» CONSEGNA A: Modifica le voci dalla riga che contiene "collector number: 10113" fino alla fine delle voci, estremi inclusi, sostituendo "country" con "nation" e lasciando invariato tutto il resto. Riporta soltanto queste righe.

===== TESTO FORNITO =====

E il fotovoltaico si basa proprio su beni di produzione industriale, con l’aggravante che il suo costo è cresciuto ulteriormente anche per l’aumento della domanda, alimentata dalla ricerca di soluzioni alternative alle fonti fossili.

Un risultato, per esempio, è che l’ultima asta per il FV in Germania, pur avendo avuto un notevole successo, ha visto il prezzo minimo richiesto per MWh salire da 58 € a 73 €, cioè con un aumento di circa il 25%.

Inoltre, molte delle precedenti aste per solare ed eolico in Italia ed Europa erano andate quasi deserte, in quanto i compensi massimi ammessi non riflettevano più l’aumento dei costi di realizzazione degli impianti.

Così, per la prima volta nella sua storia, Lazard si trova a dover registrare un aumento del Lcoe del FV e dell’eolico onshore.

Nel suo rapporto annuale sui costi delle varie fonti energetiche si vede che oggi quello del FV oscilla fra 24 e 96 $/MWh, con il sorpasso dell’eolico onshore, salito solo a 24-75 $/MWh, per diventare la tecnologia rinnovabile più conveniente.

===== DATI FORNITI =====

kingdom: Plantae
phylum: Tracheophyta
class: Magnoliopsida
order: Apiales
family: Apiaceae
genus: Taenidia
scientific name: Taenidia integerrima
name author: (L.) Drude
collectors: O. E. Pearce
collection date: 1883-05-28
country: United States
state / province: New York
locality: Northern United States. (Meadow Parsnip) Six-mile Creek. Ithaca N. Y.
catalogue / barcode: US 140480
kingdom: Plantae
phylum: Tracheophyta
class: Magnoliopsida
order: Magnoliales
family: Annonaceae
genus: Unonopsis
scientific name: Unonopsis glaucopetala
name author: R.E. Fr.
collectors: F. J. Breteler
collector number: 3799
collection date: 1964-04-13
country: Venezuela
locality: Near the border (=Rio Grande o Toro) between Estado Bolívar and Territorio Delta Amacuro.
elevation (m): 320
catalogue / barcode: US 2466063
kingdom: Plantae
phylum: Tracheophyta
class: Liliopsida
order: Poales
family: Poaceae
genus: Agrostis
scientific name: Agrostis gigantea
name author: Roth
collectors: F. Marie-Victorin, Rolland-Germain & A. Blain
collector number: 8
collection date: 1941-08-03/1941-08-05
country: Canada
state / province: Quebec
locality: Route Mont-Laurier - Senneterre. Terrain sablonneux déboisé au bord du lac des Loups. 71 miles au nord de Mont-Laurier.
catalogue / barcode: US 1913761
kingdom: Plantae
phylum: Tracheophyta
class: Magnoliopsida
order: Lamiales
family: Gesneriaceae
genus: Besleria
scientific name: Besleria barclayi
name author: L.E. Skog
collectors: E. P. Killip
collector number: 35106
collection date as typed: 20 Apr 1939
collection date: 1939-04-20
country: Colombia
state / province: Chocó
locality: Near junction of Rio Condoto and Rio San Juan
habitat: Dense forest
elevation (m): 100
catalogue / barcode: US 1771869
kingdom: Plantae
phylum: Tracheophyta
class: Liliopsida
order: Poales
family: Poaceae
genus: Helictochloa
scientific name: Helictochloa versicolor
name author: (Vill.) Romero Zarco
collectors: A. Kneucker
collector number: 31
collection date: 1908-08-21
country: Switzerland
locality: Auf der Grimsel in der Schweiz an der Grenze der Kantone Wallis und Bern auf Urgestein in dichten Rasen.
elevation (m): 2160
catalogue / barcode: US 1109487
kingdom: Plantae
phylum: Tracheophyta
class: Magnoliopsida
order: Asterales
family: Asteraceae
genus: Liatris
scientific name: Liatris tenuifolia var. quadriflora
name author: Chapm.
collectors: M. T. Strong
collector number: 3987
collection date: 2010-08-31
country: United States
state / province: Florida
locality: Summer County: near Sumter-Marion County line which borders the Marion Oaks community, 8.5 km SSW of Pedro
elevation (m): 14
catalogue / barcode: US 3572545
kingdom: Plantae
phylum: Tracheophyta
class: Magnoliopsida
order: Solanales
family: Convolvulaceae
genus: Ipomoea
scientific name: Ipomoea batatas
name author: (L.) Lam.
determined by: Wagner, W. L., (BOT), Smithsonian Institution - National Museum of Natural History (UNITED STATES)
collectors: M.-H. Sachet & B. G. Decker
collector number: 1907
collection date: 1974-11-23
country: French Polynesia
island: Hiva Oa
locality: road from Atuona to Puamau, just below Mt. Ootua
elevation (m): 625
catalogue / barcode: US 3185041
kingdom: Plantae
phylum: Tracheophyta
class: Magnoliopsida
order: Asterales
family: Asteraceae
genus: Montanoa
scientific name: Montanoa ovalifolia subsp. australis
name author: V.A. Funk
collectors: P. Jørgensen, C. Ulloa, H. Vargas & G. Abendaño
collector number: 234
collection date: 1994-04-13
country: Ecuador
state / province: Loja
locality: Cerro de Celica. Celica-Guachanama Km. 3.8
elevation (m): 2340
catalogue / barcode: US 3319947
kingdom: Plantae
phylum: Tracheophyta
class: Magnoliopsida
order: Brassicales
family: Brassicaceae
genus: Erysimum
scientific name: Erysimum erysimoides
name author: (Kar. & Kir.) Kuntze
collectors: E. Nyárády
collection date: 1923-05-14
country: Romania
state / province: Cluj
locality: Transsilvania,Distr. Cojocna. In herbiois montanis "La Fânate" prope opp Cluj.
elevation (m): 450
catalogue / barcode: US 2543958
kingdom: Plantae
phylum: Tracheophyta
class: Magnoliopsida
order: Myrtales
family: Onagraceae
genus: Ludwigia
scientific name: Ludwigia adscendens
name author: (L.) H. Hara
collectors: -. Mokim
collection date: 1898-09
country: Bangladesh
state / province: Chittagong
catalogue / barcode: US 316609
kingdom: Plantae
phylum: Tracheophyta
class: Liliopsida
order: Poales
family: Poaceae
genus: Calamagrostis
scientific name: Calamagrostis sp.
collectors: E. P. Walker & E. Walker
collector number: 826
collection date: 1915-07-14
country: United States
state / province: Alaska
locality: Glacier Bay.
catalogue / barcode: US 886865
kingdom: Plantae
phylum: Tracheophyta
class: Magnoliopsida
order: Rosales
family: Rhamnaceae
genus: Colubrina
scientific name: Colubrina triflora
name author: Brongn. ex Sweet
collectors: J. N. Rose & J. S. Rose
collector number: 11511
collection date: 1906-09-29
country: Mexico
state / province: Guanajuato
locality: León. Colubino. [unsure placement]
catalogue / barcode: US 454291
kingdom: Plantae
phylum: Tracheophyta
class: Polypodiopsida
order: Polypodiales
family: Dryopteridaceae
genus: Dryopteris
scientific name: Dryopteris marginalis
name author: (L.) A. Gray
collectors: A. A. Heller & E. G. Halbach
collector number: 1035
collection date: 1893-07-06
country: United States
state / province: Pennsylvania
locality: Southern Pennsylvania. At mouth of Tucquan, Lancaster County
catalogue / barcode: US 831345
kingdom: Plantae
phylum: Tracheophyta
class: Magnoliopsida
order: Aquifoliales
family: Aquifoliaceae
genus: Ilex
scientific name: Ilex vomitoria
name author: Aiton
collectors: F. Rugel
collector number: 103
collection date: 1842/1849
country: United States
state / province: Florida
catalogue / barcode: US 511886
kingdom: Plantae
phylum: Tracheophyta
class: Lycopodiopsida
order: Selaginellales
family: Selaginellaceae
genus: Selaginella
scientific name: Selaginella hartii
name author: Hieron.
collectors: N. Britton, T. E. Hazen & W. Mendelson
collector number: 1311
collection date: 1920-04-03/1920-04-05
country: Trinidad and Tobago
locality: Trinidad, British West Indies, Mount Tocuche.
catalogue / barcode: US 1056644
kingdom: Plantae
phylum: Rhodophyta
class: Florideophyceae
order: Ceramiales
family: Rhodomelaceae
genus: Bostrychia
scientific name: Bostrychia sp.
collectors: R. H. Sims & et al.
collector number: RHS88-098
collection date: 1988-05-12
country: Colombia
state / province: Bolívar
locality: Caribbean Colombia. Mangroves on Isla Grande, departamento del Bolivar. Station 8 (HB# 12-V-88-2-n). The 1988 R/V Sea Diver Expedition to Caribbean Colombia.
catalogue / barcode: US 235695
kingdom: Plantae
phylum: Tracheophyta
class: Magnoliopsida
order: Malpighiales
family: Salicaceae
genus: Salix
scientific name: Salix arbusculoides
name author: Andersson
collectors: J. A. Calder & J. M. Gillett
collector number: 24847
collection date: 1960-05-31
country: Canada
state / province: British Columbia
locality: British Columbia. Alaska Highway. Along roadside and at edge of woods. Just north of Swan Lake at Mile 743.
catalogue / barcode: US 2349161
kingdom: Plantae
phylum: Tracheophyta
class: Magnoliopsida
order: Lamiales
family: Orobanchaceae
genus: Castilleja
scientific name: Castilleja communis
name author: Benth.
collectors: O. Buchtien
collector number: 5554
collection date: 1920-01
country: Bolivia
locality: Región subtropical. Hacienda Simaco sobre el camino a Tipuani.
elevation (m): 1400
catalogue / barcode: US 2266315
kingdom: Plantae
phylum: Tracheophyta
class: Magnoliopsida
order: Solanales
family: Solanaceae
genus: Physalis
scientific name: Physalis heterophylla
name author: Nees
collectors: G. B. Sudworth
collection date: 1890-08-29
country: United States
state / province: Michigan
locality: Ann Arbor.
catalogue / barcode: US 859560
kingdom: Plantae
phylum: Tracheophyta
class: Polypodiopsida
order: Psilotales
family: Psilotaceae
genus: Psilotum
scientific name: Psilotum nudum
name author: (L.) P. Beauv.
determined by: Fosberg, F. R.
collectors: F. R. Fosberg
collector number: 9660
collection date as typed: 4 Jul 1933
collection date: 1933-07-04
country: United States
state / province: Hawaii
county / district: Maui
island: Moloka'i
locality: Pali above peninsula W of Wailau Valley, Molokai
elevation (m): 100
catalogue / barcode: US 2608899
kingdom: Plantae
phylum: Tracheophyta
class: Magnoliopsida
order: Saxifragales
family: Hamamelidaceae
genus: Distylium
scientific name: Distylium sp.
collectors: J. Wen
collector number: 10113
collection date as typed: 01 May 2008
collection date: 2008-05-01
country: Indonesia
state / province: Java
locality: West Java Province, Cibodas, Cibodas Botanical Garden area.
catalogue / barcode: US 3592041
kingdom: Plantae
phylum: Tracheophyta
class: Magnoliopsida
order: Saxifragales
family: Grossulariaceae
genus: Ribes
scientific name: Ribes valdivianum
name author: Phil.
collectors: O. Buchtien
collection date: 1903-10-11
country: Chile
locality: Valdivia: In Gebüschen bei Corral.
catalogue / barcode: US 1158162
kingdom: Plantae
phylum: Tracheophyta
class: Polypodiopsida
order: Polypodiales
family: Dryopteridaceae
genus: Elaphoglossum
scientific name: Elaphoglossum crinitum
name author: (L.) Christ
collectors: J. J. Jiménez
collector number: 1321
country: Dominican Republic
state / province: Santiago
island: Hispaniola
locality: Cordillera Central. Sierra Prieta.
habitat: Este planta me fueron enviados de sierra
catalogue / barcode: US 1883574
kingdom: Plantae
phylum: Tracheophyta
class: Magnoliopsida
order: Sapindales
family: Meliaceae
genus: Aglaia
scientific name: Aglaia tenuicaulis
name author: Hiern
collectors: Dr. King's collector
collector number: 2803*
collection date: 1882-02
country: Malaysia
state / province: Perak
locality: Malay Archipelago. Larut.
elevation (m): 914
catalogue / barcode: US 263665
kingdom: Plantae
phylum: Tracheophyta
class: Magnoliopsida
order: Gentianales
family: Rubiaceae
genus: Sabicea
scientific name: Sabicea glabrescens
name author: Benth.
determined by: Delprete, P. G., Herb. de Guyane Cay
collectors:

=====

» CONSEGNA B: Secondo il testo fornito, di quanto è salito il prezzo minimo richiesto per MWh nell'ultima asta per il FV in Germania?

» RISPOSTA A:
collector number: 10113
collection date as typed: 01 May 2008
collection date: 2008-05-01
nation: Indonesia
state / province: Java
locality: West Java Province, Cibodas, Cibodas Botanical Garden area.
catalogue / barcode: US 3592041
kingdom: Plantae
phylum: Tracheophyta
class: Magnoliopsida
order: Saxifragales
family: Grossulariaceae
genus: Ribes
scientific name: Ribes valdivianum
name author: Phil.
collectors: O. Buchtien
collection date: 1903-10-11
nation: Chile
locality: Valdivia: In Gebüschen bei Corral.
catalogue / barcode: US 1158162
kingdom: Plantae
phylum: Tracheophyta
class: Polypodiopsida
order: Polypodiales
family: Dryopteridaceae
genus: Elaphoglossum
scientific name: Elaphoglossum crinitum
name author: (L.) Christ
collectors: J. J. Jiménez
collector number: 1321
nation: Dominican Republic
state / province: Santiago
island: Hispaniola
locality: Cordillera Central. Sierra Prieta.
habitat: Este planta me fueron enviados de sierra
catalogue / barcode: US 1883574
kingdom: Plantae
phylum: Tracheophyta
class: Magnoliopsida
order: Sapindales
family: Meliaceae
genus: Aglaia
scientific name: Aglaia tenuicaulis
name author: Hiern
collectors: Dr. King's collector
collector number: 2803*
collection date: 1882-02
nation: Malaysia
state / province: Perak
locality: Malay Archipelago. Larut.
elevation (m): 914
catalogue / barcode: US 263665
kingdom: Plantae
phylum: Tracheophyta
class: Magnoliopsida
order: Gentianales
family: Rubiaceae
genus: Sabicea
scientific name: Sabicea glabrescens
name author: Benth.
determined by: Delprete, P. G., Herb. de Guyane Cay
collectors:

» RISPOSTA B: È salito da 58 € a 73 €, con un aumento di circa il 25%.